- Loughcullen Location in Ireland
- Coordinates: 52°19′00″N 7°06′47″W﻿ / ﻿52.316756°N 7.112918°W
- Country: Ireland
- Province: Leinster
- County: County Kilkenny

Government
- • Dáil Éireann: Carlow-Kilkenny
- Time zone: UTC+0 (WET)
- • Summer (DST): UTC-1 (IST (WEST))
- Irish Grid Reference: S679519

= Loughcullen =

Lake in Co. Kilkenny, Leinster, Ireland

Lough Cullen is the only lake in County Kilkenny, Ireland. The lake has numerous legends attached to it.

Near the town of Kilmacow, Loughcullen is name of the local area. Located in the civil parish Kilcolumb in the barony of Ida, just 12 km from Waterford City it is close to the County Waterford border.

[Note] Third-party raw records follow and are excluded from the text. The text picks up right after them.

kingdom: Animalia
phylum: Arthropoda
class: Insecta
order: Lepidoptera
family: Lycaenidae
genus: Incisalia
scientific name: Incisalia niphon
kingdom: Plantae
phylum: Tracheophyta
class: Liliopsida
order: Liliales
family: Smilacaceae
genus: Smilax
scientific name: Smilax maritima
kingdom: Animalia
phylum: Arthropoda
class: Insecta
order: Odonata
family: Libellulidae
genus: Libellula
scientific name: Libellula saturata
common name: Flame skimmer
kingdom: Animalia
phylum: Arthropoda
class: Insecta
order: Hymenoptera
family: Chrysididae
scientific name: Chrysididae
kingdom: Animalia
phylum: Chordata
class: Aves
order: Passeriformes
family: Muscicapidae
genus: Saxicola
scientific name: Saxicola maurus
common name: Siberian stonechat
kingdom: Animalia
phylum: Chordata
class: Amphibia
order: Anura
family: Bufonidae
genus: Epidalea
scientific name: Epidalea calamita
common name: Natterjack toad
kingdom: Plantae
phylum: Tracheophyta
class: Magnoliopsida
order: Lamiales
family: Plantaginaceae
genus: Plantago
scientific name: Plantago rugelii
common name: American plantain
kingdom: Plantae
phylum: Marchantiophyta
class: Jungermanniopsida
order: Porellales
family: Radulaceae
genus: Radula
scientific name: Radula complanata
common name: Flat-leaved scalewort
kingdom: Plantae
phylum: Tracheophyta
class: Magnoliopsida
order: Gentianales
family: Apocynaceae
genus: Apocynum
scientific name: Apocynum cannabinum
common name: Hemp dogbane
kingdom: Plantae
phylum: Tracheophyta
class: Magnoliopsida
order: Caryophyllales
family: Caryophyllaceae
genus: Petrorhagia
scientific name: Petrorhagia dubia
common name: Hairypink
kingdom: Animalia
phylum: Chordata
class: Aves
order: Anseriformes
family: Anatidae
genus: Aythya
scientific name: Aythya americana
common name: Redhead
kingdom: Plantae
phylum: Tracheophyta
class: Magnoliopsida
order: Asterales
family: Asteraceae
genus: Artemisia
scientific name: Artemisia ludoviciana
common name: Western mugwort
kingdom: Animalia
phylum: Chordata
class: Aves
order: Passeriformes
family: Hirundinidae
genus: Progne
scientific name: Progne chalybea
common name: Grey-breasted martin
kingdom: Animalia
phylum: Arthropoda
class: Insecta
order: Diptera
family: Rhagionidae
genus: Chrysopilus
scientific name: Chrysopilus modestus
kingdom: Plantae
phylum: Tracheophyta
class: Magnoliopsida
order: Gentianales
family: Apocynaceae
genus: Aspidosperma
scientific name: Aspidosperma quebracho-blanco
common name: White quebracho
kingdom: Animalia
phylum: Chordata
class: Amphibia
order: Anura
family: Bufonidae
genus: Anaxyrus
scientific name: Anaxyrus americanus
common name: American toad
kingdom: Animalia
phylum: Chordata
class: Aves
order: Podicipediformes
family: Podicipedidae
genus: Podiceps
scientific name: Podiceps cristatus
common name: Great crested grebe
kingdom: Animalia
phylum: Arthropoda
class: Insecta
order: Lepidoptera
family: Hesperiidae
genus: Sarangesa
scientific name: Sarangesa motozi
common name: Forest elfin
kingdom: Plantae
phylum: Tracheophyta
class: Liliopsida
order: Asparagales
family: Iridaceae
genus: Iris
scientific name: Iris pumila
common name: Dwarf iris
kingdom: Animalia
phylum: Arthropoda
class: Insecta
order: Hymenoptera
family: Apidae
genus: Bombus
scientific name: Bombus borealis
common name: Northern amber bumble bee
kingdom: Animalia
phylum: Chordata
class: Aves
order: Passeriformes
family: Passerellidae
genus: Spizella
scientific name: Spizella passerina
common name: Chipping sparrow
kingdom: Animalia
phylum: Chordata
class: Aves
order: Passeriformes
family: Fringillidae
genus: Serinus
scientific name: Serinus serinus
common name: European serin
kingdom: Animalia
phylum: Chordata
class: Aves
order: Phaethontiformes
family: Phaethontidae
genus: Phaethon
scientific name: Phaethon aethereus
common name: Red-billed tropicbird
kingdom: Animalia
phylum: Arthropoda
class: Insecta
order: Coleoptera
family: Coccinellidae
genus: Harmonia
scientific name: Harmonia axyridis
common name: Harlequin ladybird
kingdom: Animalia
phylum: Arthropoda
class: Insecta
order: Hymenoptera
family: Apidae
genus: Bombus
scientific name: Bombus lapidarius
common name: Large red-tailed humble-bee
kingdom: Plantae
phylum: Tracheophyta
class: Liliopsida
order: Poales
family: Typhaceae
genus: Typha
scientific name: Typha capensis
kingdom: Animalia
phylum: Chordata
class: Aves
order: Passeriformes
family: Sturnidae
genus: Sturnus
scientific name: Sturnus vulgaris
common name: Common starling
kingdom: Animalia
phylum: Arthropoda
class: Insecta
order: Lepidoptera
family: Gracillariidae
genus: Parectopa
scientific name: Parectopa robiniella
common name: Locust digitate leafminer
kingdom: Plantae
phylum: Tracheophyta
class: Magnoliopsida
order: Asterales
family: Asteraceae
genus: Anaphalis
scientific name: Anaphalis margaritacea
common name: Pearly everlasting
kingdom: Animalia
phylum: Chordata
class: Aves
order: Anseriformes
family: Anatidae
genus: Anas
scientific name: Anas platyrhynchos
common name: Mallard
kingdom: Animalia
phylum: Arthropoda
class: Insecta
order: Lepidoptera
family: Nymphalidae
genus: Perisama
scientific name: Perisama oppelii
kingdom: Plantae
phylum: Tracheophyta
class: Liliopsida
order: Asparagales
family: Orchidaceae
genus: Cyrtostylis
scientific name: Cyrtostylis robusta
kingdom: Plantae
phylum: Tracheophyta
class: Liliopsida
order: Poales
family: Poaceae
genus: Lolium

Hurling is popular in the area and, on match days involving the Kilkenny senior hurling team, Loughcullen is often decorated in amber and black, the colours of the hurling team.

==History==
Lough Cullen Co-operative Agriculture and Dairy Society (C.D.S) was set up in 1904. Loughcullen consists generally of land owned by farms in neighbouring Big Wood. Loughcullen used to be the site for the Loughcullen Creamery which served all local farmers however the creamery has closed and is now a supplier to local agricultural workers.